Quivering, she fell silent. To Rassulf's shock, the badger's reaction was not to chide her, or call her names. Instead he put an arm around her, both steadying and gently hugging the mountain feline. “Alright, alright."

Exigent circumstances forced Rassulf to swallow his surprise. “Miss Kaszul?"

“The question cannot be answered. You may as well ask how a torch could be brightened by bringing the sun down to earth — the torch would cease to matter."

The hour was up before they had made any progress. Rassulf settled on a direct approach with the admiral. “Our notes will not help you, I fear, Admiral Betkosh. The risk is too great to make the attempt. All I can do is ask you to turn back."

“Nonsense!"

“I know you have an ancient artifact with you — a wailing stone. That's what you're planning to use." He hoped that revealing their knowledge might reinforce the seriousness of his objection.

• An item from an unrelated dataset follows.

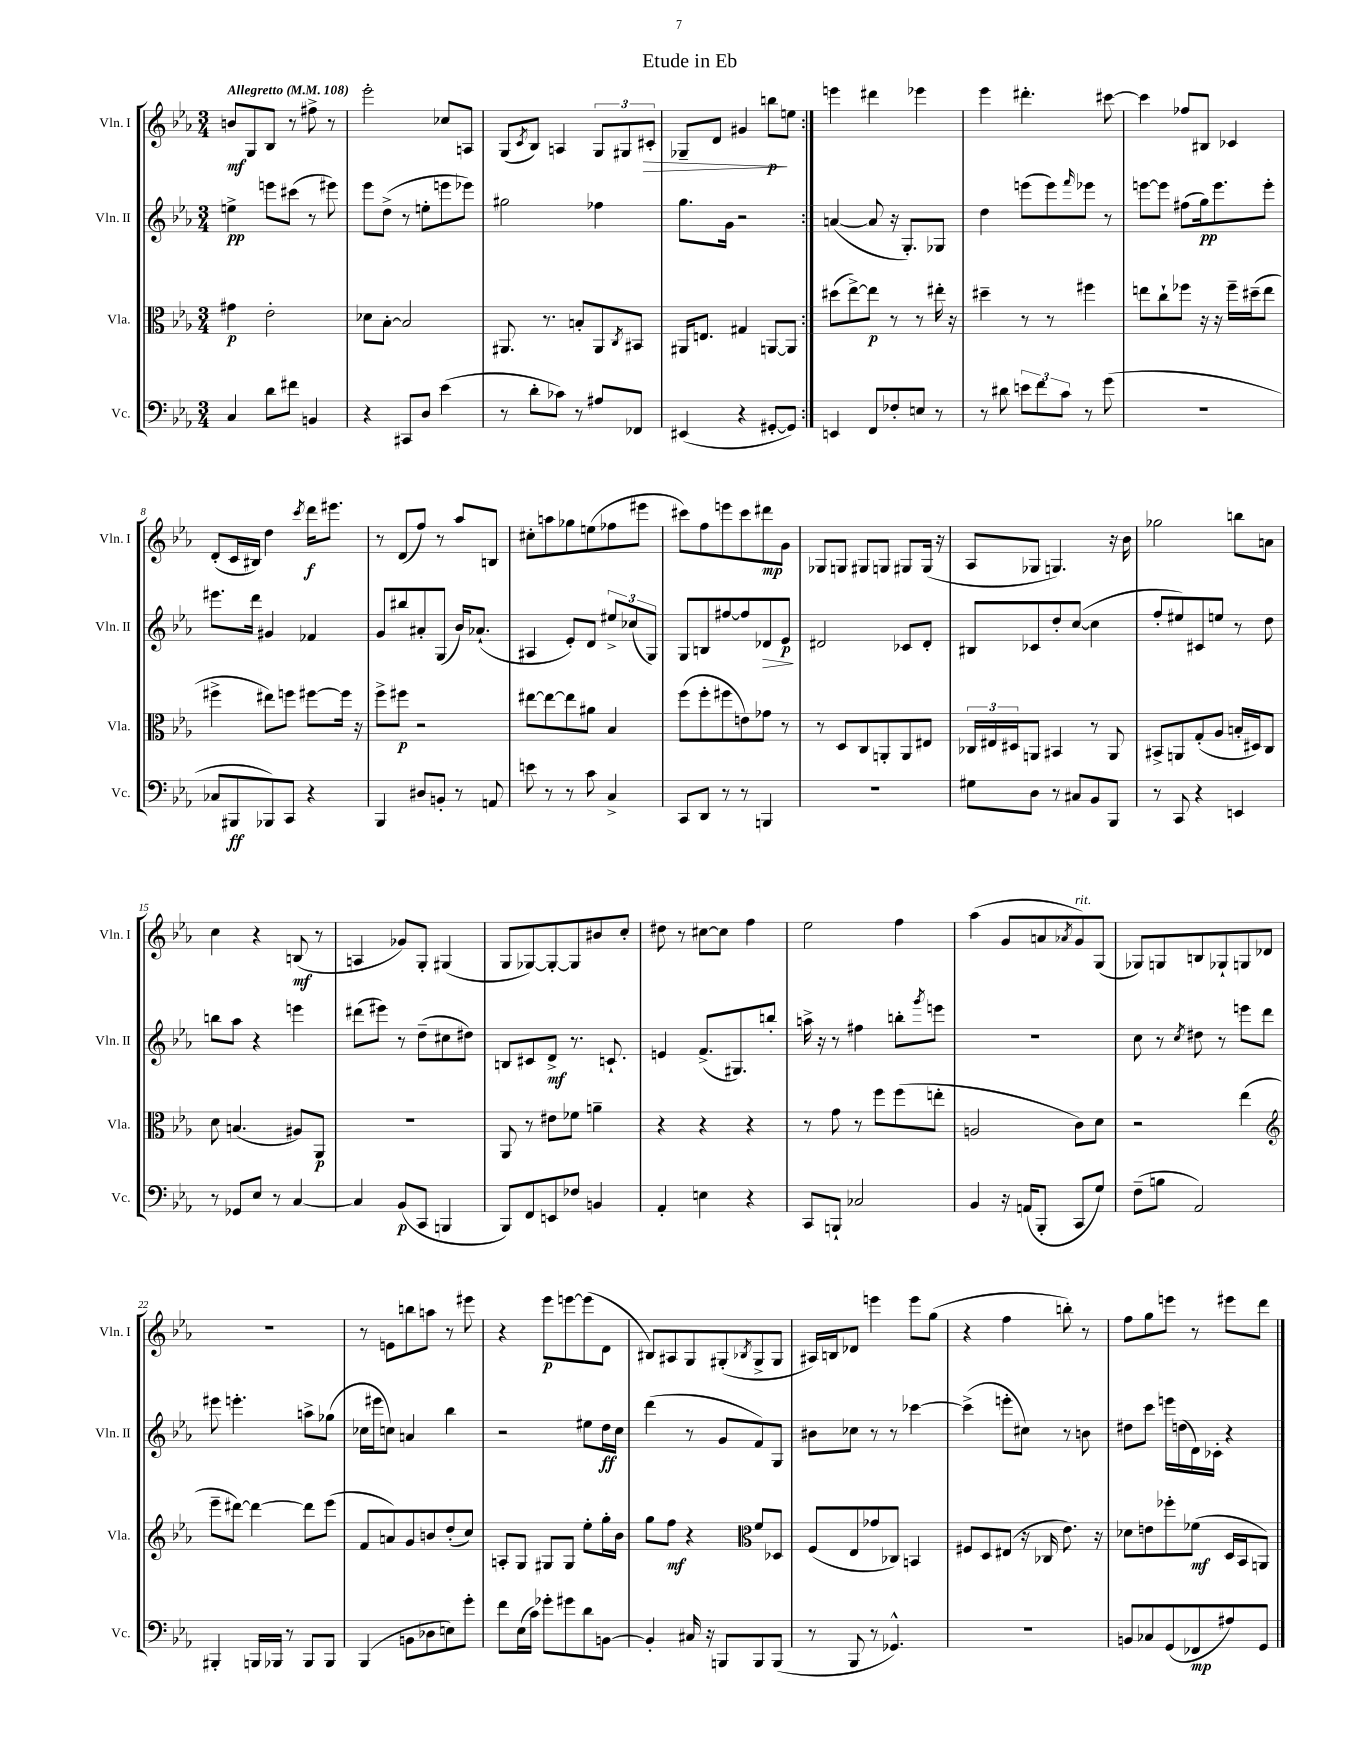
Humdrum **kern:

Instead, Betkosh straightened up with pride. “The emperor himself gifted it to me. It is the most precious gem in all of the Dominion, and he said that my quest is its destiny. So don't tell me what risk is too great. I've seen what they can overcome."

“If you try to —"

“If you try to stop me, dog, you'll be the first demonstration. Now, will you shut your muzzle or do you intend to waste more of my time? The day wanes already, and yet you ramble on in affairs you do not even comprehend — what shall it be?"

He did not know what else to do; what else to say. Betkosh snorted at the silence, shook his head, and ordered his oarsmen to take them back to the Bachbat Vaz. At the last moment, Betkosh turned to look over his shoulder, and sneer:

“Watch and learn, dog. Watch, and learn."